*** Begin section ***

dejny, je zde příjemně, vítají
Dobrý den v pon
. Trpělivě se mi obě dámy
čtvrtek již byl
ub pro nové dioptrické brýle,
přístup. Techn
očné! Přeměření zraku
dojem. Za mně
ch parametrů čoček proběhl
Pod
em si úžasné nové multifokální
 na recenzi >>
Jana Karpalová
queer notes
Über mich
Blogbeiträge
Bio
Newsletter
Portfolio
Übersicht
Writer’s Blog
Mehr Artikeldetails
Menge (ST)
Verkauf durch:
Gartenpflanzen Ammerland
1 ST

*** End section ***
*** Begin section ***

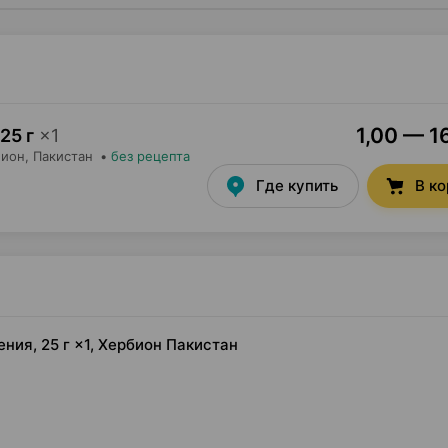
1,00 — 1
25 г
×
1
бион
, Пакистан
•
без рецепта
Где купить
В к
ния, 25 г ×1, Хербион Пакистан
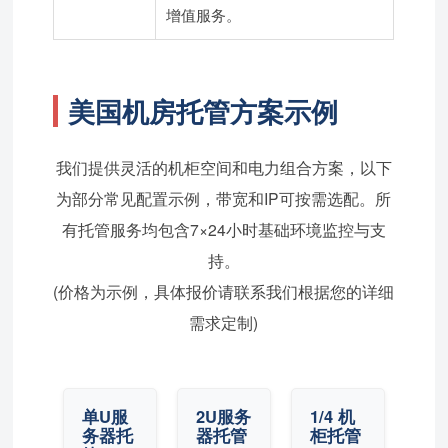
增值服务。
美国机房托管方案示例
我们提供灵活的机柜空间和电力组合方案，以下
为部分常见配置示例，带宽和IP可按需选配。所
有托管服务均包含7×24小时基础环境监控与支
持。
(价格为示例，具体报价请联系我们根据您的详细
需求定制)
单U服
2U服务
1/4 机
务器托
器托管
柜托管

*** End section ***

What the exercise asks: Note each line above that holds "nové", then copy all of them.

Answer section:
ub pro nové dioptrické brýle,
em si úžasné nové multifokální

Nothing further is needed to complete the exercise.